Stored data entries
=== Begin Enclosure ===

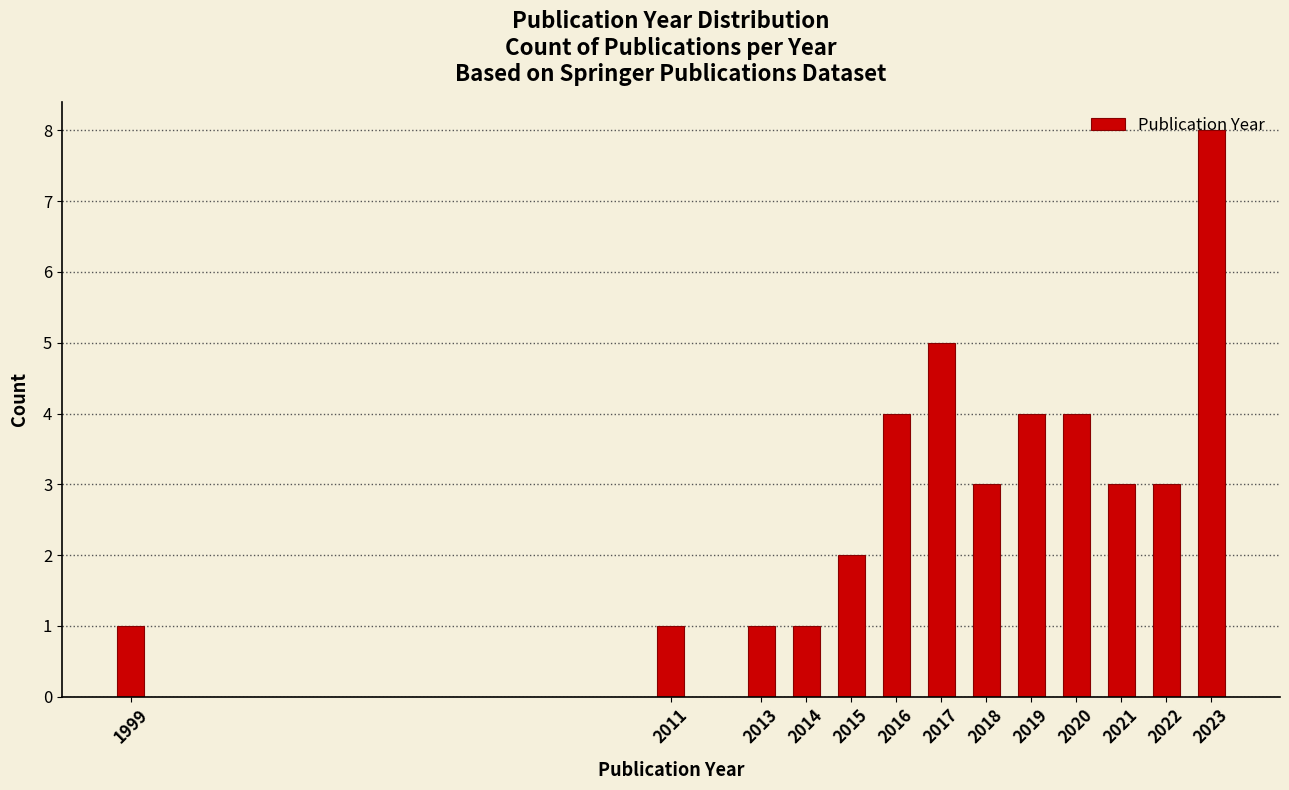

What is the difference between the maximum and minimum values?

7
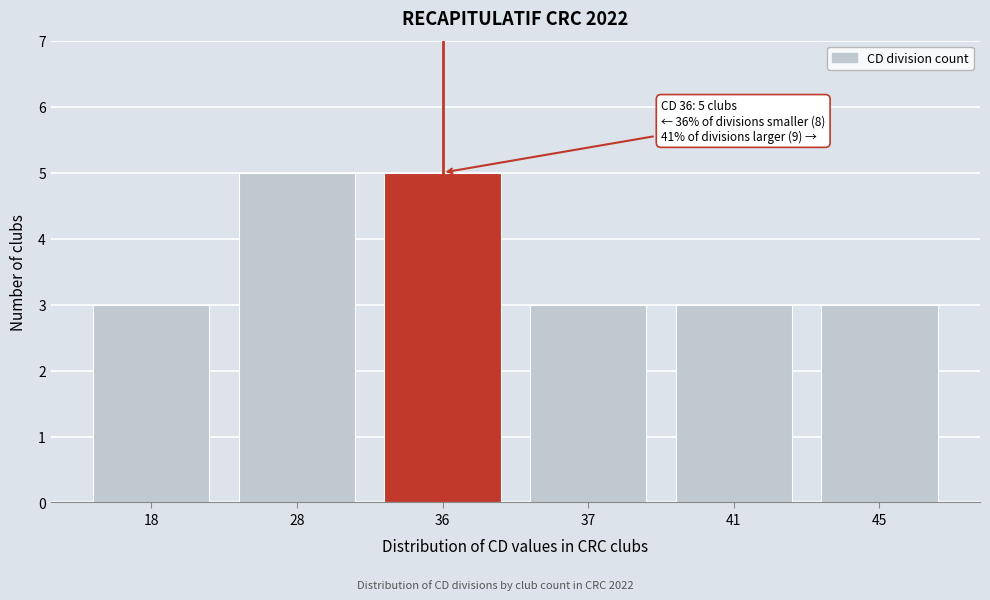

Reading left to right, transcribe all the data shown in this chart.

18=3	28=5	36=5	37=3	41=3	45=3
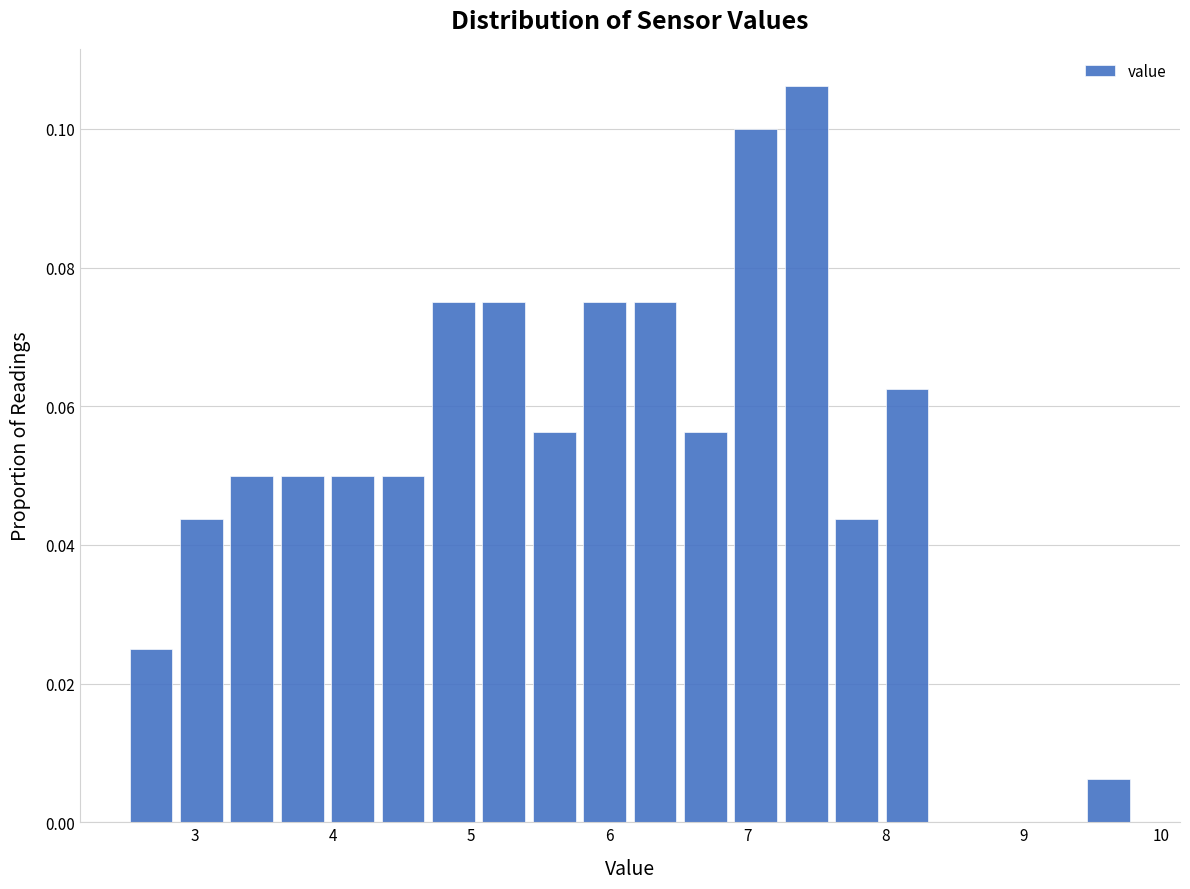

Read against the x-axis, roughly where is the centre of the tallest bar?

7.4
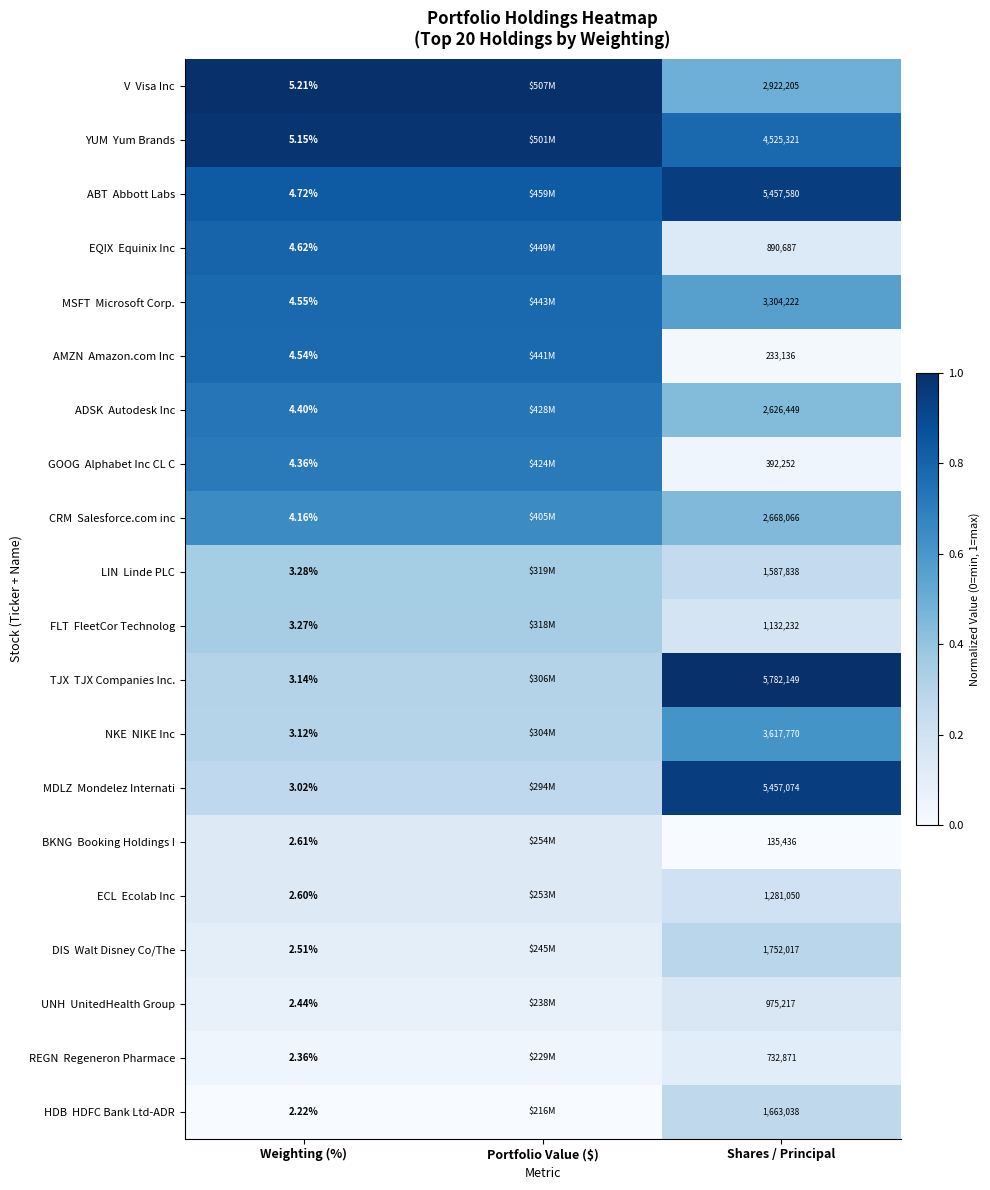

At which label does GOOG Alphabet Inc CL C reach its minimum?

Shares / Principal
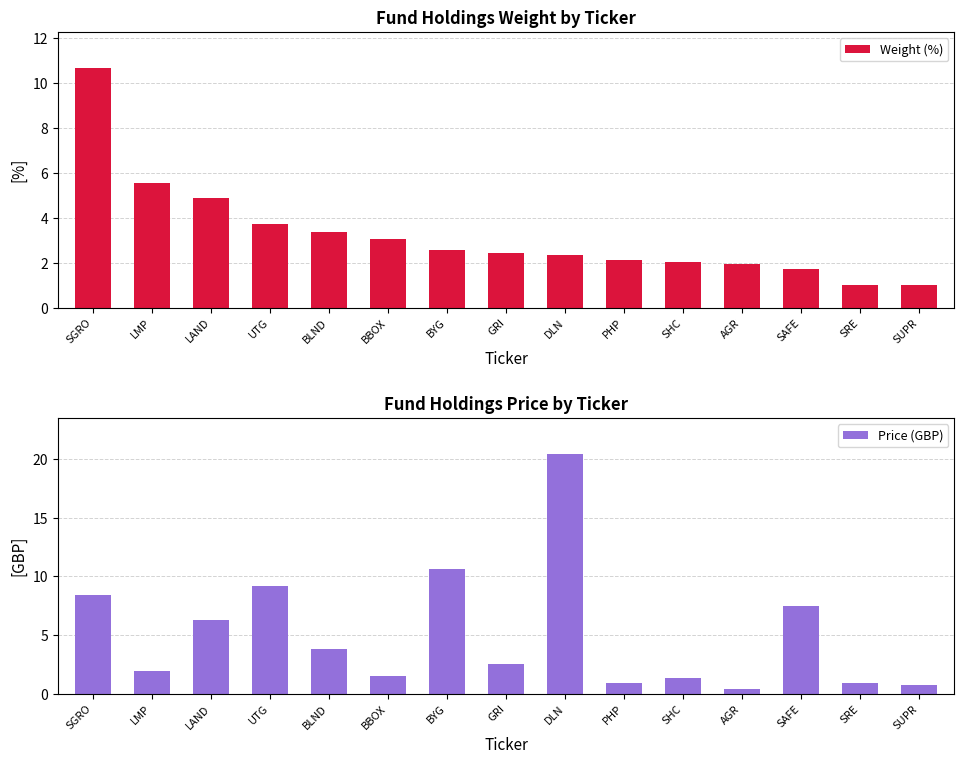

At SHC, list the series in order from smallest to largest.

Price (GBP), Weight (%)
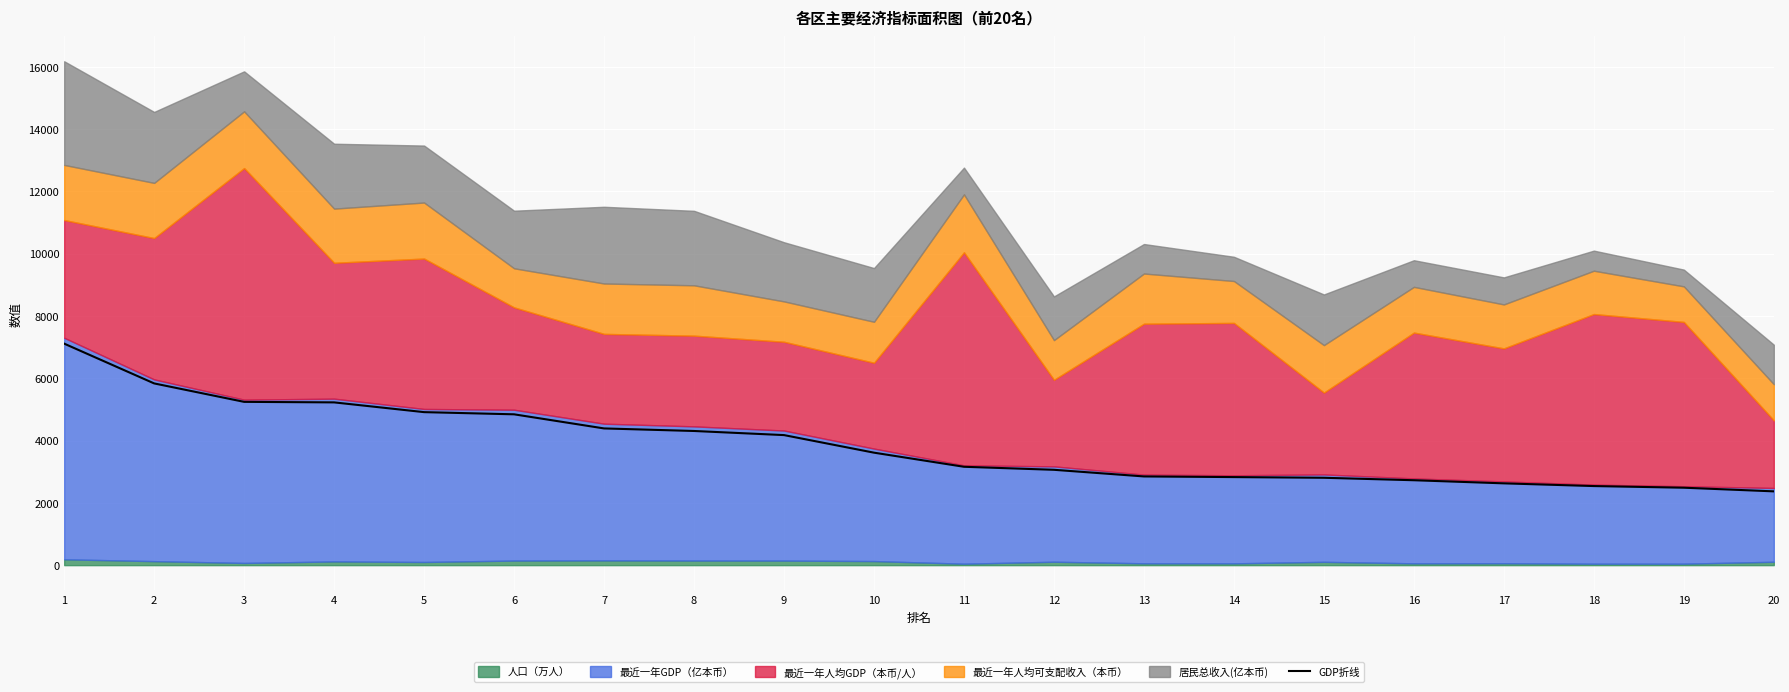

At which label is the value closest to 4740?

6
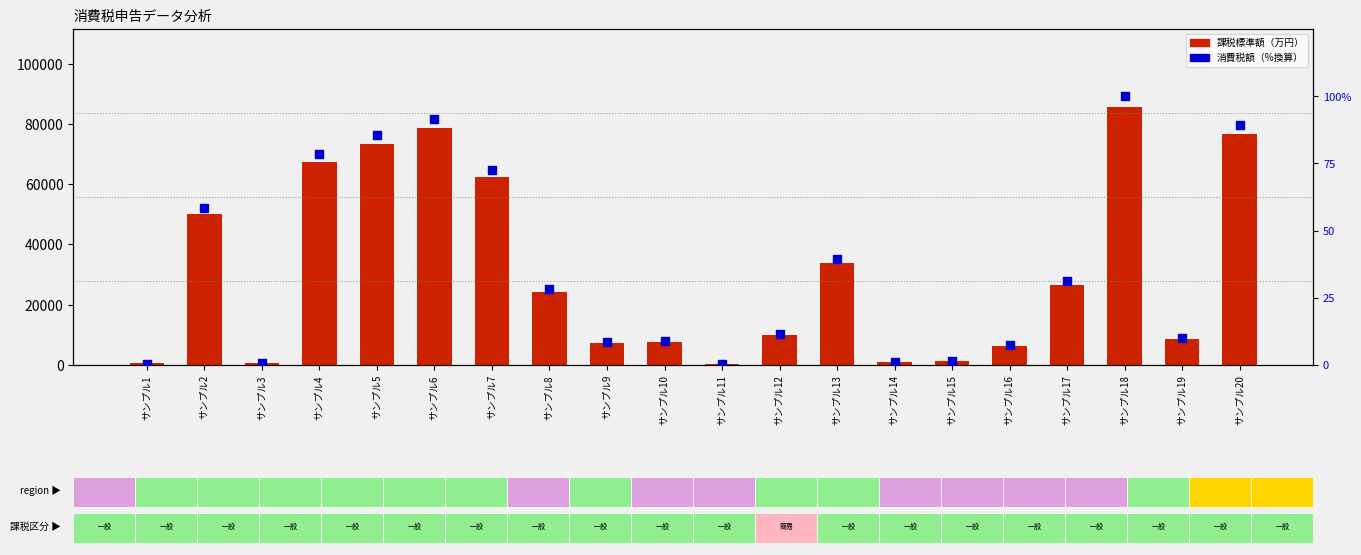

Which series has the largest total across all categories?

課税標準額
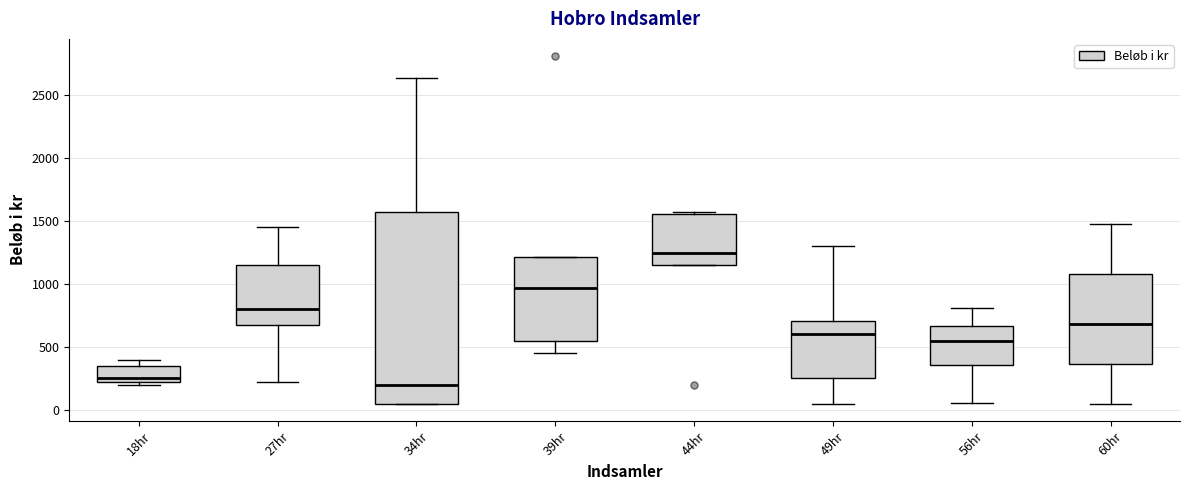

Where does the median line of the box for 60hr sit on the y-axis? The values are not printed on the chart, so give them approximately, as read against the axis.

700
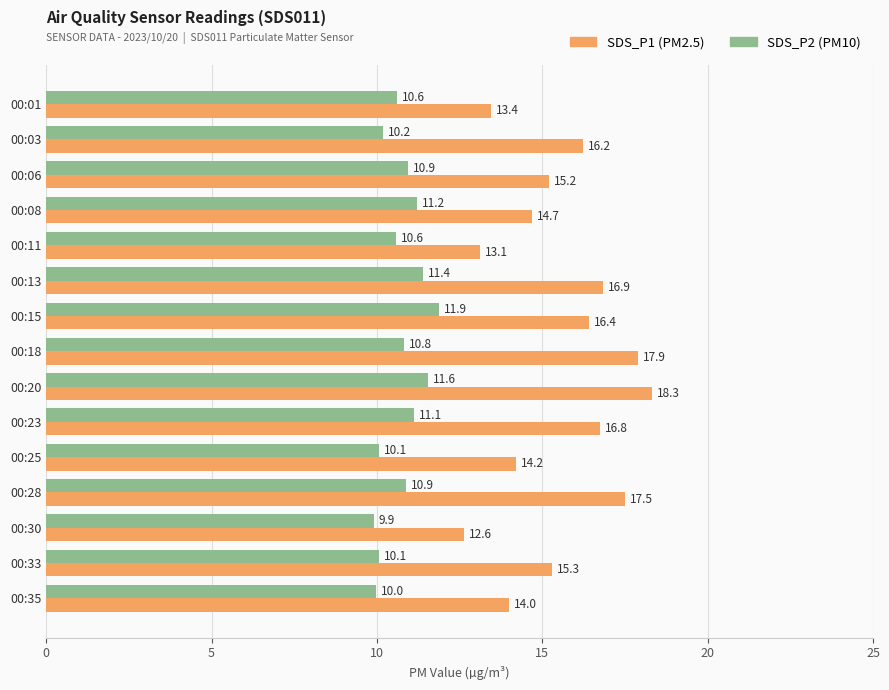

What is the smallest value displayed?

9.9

=== End Enclosure ===

What you have to do: Could you arrange every line of the data above as a numbered list, leaving out blank lines and the pictures?

Result of this task:
1. What is the difference between the maximum and minimum values?
2. 7
3. Reading left to right, transcribe all the data shown in this chart.
4. 18=3	28=5	36=5	37=3	41=3	45=3
5. Read against the x-axis, roughly where is the centre of the tallest bar?
6. 7.4
7. At which label does GOOG Alphabet Inc CL C reach its minimum?
8. Shares / Principal
9. At SHC, list the series in order from smallest to largest.
10. Price (GBP), Weight (%)
11. At which label is the value closest to 4740?
12. 6
13. Which series has the largest total across all categories?
14. 課税標準額
15. Where does the median line of the box for 60hr sit on the y-axis? The values are not printed on the chart, so give them approximately, as read against the axis.
16. 700
17. What is the smallest value displayed?
18. 9.9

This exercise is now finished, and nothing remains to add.